According to figures from the Philippine Statistics Authority (PSA), more than half (62.84 percent) of the country's gross domestic product has been concentrated in Metro Manila, Central Luzon, and Calabarzon.

But the ten poorest provinces are also farthest from what some call "Imperial Manila":

  1. Lanao del Sur
  2. Sulu
  3. Sarangani
  4. Northern Samar
  5. Maguindanao
  6. Bukidnon
  7. Sultan Kudarat
  8. Zamboanga del Norte
  9. Siquijor
  10. Agusan del Sur

With federalism, advocates say foreign businesses can directly invest and create jobs in these areas.

"Sila na mismo mag-decide — o maganda rito, punta ka dito, hindi na kailangan pang hihingi ng pahinulot (sa Maynila)," PDP-Laban Chairperson Emeritus and federalism advocate Nene Pimentel said.

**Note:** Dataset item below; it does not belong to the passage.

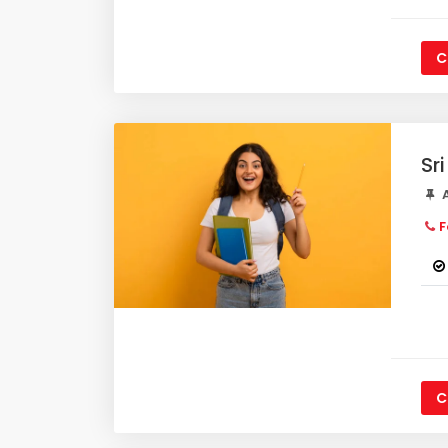
C
Sr
A
F
C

[Translation: They themselves will be the ones to decide — and even better, they would not need to get permission from Manila.]

But some leaders say investors might get confused in dealing with different rules of several states. This might turn them away from doing business in the Philippines.

"The businesses will have more processes to undergo; this is some kind of a problem for us," Philippine Chamber of Commerce and Industry Chairperson Donald Dee said.

But Pimentel said they had nothing to fear about. He said President Rodrigo Duterte's economic team were committed to preserve existing contracts.

"We'll follow the sanctity of contractual relations in this country," Pimentel pointed out.

But how could poor states survive without national government subsidies? With low tax revenues, some local government units rely on dole-out funds sometimes.

Public Administration expert Prospero De Vera suggested that there must be a so-called "equalization fund" to help federal states get by. A newly created loan commission will provide the funds to poor states for infrastructure projects. He pointed out that such was the case in Australia, where the criteria depended on poverty level.

Pimentel shared De Vera's view. Pimentel said the government could afford the fund, but he was unsure how much it would cost.

Advocates admit it's still an uphill battle to convince the public on the befits of federalism. That's why the President's allies are working double time on information campaigns.